Nobel Award Honors Groundbreaking Immune System Research
This year's Nobel Prize in Physiology or Medicine was granted for transformative findings that illuminate how the immune system targets dangerous pathogens while protecting the body's own cells.
Three renowned scientists—from Japan Prof. Sakaguchi and American experts Mary Brunkow and Fred Ramsdell—share this accolade.
Their research uncovered unique "sentinels" within the defense system that eliminate rogue defense cells that could attacking the body.
These discoveries are now enabling new therapies for autoimmune diseases and malignancies.
The laureates will share a monetary award valued at 11 million Swedish kronor.
Decisive Findings
"The research has been decisive for understanding how the body's defenses operates and the reason we do not all suffer from severe self-attack conditions," commented the head of the Nobel Committee.
The trio's research explain a core question: In what way does the immune system defend us from countless invaders while keeping our healthy cells intact?
Our body's protection system employs white blood cells that search for indicators of infection, even viruses and germs it has never encountered.
Such cells employ sensors—called recognition units—that are generated randomly in a vast number of variations.
This provides the immune system the ability to combat a broad range of invaders, but the unpredictability of the mechanism inevitably produces immune cells that can target the host.
Security Guards of the Immune System
Scientists previously understood that some of these problematic defense cells were eliminated in the thymus—where immune cells mature.
The latest award honors the discovery of regulatory T-cells—known as the immune system's "peacekeepers"—which patrol the body to disarm any immune cells that attack the body's own tissues.
It is known that this mechanism malfunctions in autoimmune diseases such as juvenile diabetes, MS, and RA.
A Nobel panel added, "The discoveries have established a new field of investigation and accelerated the creation of innovative treatments, for example for tumors and immune disorders."
Regarding cancer, T-regs block the body from attacking the tumor, so research are aimed at lowering their quantity.
For self-attack disorders, trials are testing increasing T-reg cells so the organism is no longer being harmed.

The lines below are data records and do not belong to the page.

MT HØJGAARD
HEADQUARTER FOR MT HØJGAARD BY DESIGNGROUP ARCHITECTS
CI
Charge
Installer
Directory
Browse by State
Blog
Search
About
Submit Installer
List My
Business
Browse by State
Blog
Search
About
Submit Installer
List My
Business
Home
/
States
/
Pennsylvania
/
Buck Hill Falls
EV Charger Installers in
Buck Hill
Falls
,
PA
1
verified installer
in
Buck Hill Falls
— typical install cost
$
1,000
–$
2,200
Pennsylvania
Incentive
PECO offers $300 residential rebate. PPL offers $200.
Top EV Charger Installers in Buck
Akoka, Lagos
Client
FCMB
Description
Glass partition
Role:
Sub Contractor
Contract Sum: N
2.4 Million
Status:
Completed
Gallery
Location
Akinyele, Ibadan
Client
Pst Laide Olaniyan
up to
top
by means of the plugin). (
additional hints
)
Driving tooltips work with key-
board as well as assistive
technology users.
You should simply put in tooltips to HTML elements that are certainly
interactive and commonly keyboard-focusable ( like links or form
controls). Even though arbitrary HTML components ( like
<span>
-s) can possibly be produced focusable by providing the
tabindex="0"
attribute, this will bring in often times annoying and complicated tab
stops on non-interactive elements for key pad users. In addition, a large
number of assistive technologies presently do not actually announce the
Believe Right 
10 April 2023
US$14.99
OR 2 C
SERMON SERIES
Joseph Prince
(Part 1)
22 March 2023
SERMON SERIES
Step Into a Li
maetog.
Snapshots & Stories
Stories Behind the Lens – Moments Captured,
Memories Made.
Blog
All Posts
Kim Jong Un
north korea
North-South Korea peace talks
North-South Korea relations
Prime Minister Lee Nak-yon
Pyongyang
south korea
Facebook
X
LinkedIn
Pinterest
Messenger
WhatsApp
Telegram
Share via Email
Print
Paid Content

A comparable method could also be effective in reducing the chances of organ transplant rejection.
Pioneering Experiments
Prof Sakaguchi, of Osaka University, performed tests on mice that had their thymus extracted, causing autoimmune disease.
The researcher showed that injecting immune cells from other mice could stop the illness—suggesting there was a mechanism for blocking defenders from harming the body.

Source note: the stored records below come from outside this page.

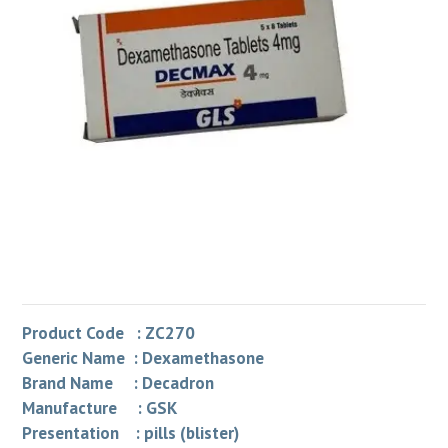
Product Code : ZC270
Generic Name : Dexamethasone
Brand Name : Decadron
Manufacture : GSK
Presentation : pills (blister)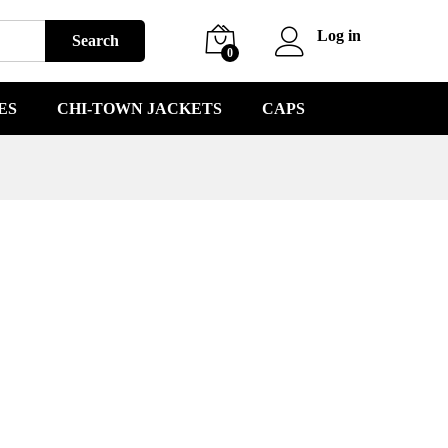
Log in
Search
0
ES
CHI-TOWN JACKETS
CAPS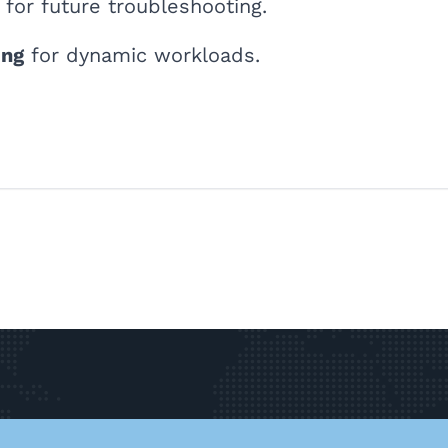
for future troubleshooting.
ing
for dynamic workloads.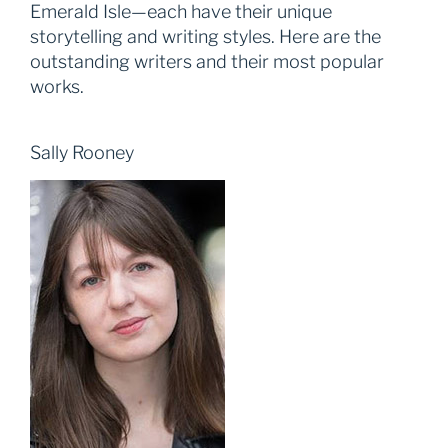
Emerald Isle—each have their unique
storytelling and writing styles. Here are the
outstanding writers and their most popular
works.
Sally Rooney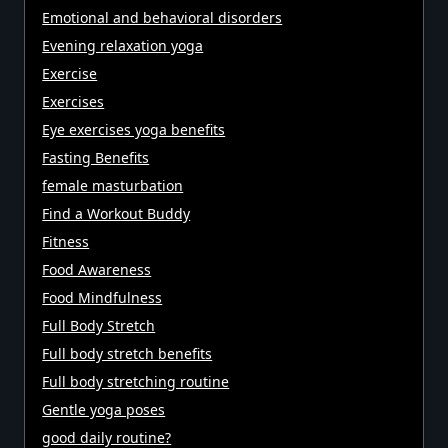
Emotional and behavioral disorders
Evening relaxation yoga
Exercise
Exercises
Eye exercises yoga benefits
Fasting Benefits
female masturbation
Find a Workout Buddy
Fitness
Food Awareness
Food Mindfulness
Full Body Stretch
Full body stretch benefits
Full body stretching routine
Gentle yoga poses
good daily routine?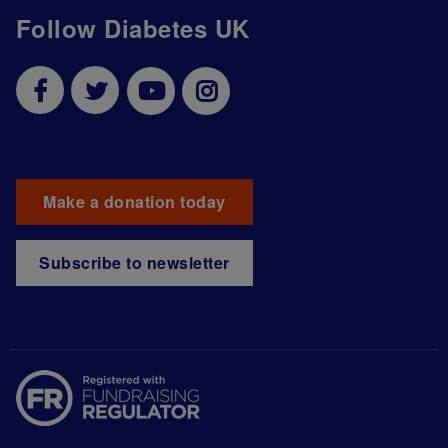
Follow Diabetes UK
Make a donation today
Subscribe to newsletter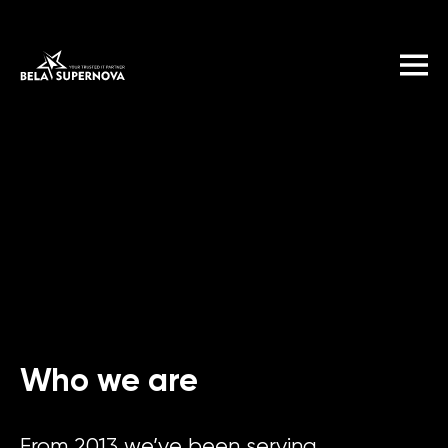
Who we are
From 2013 we’ve been serving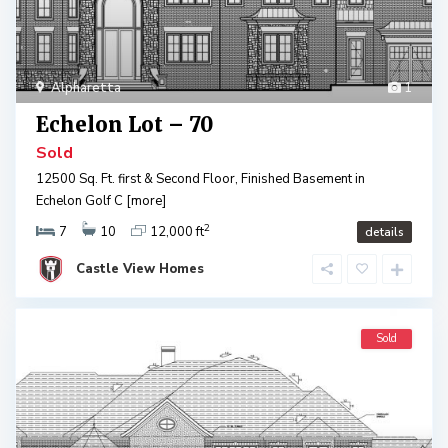
Alpharetta
1
Echelon Lot – 70
Sold
12500 Sq. Ft. first & Second Floor, Finished Basement in
Echelon Golf C
[more]
2
7
10
12,000 ft
details
Castle View Homes
Sold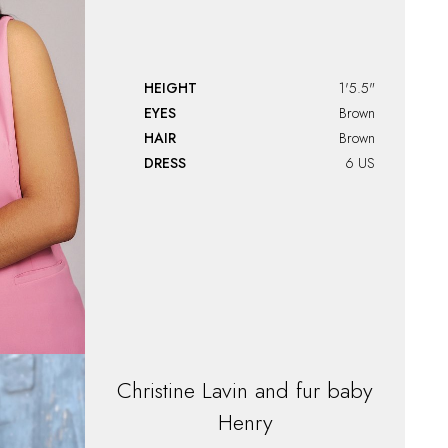
HEIGHT
1'5.5"
EYES
Brown
HAIR
Brown
DRESS
6 US
Christine
Lavin and fur baby
Henry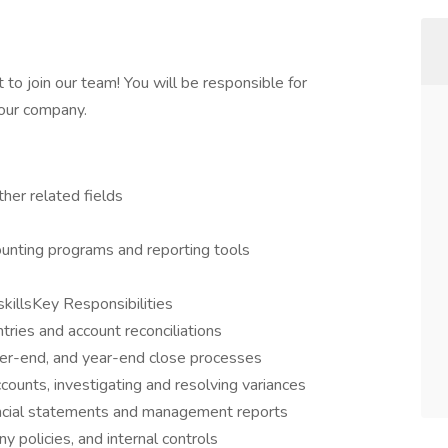
 to join our team! You will be responsible for
 our company.
ther related fields
unting programs and reporting tools
skillsKey Responsibilities
ries and account reconciliations
ter-end, and year-end close processes
counts, investigating and resolving variances
ancial statements and management reports
policies, and internal controls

Dr. Brunkow, from the Institute for Systems Biology in Seattle, and Fred Ramsdell, now at a biotech firm in San Francisco, were studying an genetic autoimmune disease in rodents and humans that led to the identification of a genetic factor critical for how regulatory T-cells operate.
"Their pioneering work has revealed how the immune system is controlled by regulatory T cells, stopping it from accidentally attacking the healthy cells," said a leading biological science expert.
"This research is a remarkable illustration of how basic physiological research can have far-reaching implications for human health."